As investigações apontam que o grupo utilizava apostas ilegais, rifas clandestinas e tráfico internacional de drogas para obter recursos. O dinheiro era lavado por meio de empresas de fachada, criptomoedas e o uso de laranjas. A Justiça autorizou 39 mandados de prisão e 45 de busca e apreensão em diversos estados e no Distrito Federal.
Entre os alvos principais estão os cantores MC Ryan SP e MC Poze do Rodo. Ryan é apontado pela PF como uma figura central e o maior beneficiário financeiro do esquema, usando empresas de entretenimento para misturar dinheiro limpo com valores ilícitos. Já Poze é investigado por movimentar recursos de rifas digitais e apostas.
Além dos artistas, influenciadores digitais conhecidos, como Raphael Sousa, da página Choquei, e Chrys Dias, também foram citados na investigação.
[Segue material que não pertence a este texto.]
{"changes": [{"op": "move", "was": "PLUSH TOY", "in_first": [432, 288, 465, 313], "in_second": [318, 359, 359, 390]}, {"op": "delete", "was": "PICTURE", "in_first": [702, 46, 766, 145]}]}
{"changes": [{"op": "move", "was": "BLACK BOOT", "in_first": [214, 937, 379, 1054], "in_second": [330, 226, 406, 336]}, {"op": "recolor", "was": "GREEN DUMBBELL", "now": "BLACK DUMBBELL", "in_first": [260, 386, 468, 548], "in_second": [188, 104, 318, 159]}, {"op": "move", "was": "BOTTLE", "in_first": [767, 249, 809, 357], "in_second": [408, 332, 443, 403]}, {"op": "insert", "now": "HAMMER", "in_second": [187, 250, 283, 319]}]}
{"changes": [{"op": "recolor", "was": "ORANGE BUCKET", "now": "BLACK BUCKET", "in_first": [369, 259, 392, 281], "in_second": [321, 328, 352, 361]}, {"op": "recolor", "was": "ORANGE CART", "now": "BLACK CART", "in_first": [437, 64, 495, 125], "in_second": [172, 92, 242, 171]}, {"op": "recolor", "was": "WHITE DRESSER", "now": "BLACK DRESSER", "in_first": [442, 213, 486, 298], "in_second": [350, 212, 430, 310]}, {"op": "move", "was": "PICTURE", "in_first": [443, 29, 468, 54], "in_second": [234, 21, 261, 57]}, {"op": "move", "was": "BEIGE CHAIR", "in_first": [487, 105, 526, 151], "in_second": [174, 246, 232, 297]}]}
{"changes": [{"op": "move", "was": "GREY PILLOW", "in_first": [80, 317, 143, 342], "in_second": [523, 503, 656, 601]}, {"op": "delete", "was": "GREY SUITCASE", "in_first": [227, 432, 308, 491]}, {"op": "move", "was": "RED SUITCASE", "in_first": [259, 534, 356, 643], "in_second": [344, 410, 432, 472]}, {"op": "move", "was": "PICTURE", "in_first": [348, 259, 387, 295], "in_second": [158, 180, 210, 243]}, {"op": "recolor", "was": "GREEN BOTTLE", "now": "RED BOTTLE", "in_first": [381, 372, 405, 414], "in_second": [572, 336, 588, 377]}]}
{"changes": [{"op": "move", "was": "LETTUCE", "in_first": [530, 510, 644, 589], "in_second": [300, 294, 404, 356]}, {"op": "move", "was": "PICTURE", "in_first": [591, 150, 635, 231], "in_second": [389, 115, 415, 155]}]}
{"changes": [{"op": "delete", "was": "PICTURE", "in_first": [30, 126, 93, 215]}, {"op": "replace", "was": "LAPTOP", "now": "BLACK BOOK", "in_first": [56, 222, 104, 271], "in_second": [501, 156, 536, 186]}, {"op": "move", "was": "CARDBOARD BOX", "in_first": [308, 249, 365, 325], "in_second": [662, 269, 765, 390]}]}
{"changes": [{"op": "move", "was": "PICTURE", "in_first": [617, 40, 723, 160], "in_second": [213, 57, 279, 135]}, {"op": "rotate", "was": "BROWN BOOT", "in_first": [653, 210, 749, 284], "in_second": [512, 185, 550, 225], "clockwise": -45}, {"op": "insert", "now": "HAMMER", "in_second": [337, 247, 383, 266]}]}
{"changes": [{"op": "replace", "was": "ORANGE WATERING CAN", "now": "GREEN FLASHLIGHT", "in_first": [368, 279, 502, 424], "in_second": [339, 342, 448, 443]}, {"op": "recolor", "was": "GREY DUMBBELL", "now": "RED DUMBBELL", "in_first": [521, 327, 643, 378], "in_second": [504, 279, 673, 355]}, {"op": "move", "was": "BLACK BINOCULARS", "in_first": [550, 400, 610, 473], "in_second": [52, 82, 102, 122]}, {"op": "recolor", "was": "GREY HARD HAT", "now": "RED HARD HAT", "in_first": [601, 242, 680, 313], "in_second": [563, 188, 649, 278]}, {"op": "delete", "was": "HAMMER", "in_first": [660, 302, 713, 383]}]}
Segundo a PF, esses comunicadores tinham o papel estratégico de divulgar as plataformas de apostas e ajudar na preservação da imagem pública dos envolvidos no esquema.
Para dificultar o rastreamento, a quadrilha utilizava uma técnica chamada "smurfing", que consiste em realizar várias transferências de valores pequenos. O lucro final era reinserido na economia legal através da compra de mansões, carros de luxo e joias, funcionando como uma espécie de banco clandestino.
Durante a operação, foram apreendidos bens de alto valor e a Justiça determinou o bloqueio de mais de R$ 1,6 bilhão em contas e ativos digitais. A defesa de MC Ryan SP declarou que todas as movimentações do cantor são lícitas. Já a equipe de MC Poze afirmou que ainda aguarda acesso total ao processo para se manifestar.